(Set tasks):
#1 In the forum thread, which key did the poster press to get the cursor working after the full reload?
#2 Return the passage of the forum thread that starts at "Took me to the" and ends at "AGREE TO TERMS)", copied word for word.

# Solved: Please Help! Gateway Windows 8 Cursor/Keyboard Not working



## chozeh1 (Jul 12, 2014)

I have a Gateway laptop with windows 8...it shut itself down and restored...it has done this before with no issues. The computer loaded and is at the start page where all the apps are listed. I cannot use the cursor...it doesn't show up. When it goes to sleep usually I can hit the space bar and it responds..but nothing...seem the whole key board is frozen. I have tried the function keys for the cursor and nothing...I have taken my mouse from my other computer to try to use it in the lap top and nothing...I have turned the computer off and on..still nothing. I use my laptop for work and I am frustrated now that I can't get in to it. It seems locked somehow or stuck. When I hit the F1 for help it does open the desktop page and I see the help box but I can't click on it. The only way to wake the computer up to see the screen I unplug or replug the power cord in. Other than that it seems to go back to sleep. 

I have googled and went to so many places to get help and nothing.

Thank You


----------



## chozeh1 (Jul 12, 2014)

*Solved Myself:*

Here's what I did. 
Turned laptop off and back on again
While on the windows loading screen hit Alt + F10 (held down alt and tapped F10 several times)
Took me to the refresh page - Used tab and enter to choose
Tried to refresh without removing my files (DID NOT WORK)
Repeated first 2 steps
At refresh screen tab down to advance and did a full reload which took comp back to beginning settings
Chose all my features etc as I did when it was new
Plugged in mouse before completing the walk through for windows new settings to load(AT THE SCREEN WHERE I HAD TO CHECK THE BOX TO AGREE TO TERMS)

MOUSE FINALLY WORKED

Comp loaded fine cursor still did not work
Hit F6 (Not function + F6)
Finally worked

Reinstalled my things like: skype, firefox, Free Open office by Apache

Lesson: Back up everything on external hard drive at least once a week or more depending on how often computer is used. Since I use it for work I will back up files more than once a week just in case I have to do a complete restore I will still have all my files to download back to my laptop. Sometimes if I am in a hurry I email the document or file, song, whatever to my email...that way if I didn't back it up I can always access my email from any computer.

Thanks!


----------

(Excerpted data):
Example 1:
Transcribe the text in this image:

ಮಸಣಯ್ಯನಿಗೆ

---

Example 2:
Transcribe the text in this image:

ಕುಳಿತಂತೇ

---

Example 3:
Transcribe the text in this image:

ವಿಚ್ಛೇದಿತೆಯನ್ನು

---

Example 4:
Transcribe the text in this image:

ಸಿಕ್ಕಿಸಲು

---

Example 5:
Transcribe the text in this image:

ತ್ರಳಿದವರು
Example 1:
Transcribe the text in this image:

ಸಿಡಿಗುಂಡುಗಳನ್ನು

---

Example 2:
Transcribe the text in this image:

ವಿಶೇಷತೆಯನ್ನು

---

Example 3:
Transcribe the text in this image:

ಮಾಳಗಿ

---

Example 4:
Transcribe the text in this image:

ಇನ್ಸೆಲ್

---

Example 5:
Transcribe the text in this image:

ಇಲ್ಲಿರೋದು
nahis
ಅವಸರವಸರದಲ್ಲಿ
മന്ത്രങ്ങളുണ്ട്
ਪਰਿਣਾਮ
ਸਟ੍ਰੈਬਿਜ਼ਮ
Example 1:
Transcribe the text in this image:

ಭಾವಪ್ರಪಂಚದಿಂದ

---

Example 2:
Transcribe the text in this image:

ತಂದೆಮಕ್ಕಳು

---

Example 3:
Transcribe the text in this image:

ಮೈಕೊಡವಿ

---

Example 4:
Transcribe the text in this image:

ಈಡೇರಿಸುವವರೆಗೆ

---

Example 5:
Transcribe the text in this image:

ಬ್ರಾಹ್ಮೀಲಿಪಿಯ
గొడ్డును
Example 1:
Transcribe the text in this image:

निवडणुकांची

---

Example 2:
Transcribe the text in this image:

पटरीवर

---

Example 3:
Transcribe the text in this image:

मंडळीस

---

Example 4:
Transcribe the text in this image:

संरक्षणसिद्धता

(Set of answers):
#1 F6, without the function key.

#2
Took me to the refresh page - Used tab and enter to choose
Tried to refresh without removing my files (DID NOT WORK)
Repeated first 2 steps
At refresh screen tab down to advance and did a full reload which took comp back to beginning settings
Chose all my features etc as I did when it was new
Plugged in mouse before completing the walk through for windows new settings to load(AT THE SCREEN WHERE I HAD TO CHECK THE BOX TO AGREE TO TERMS)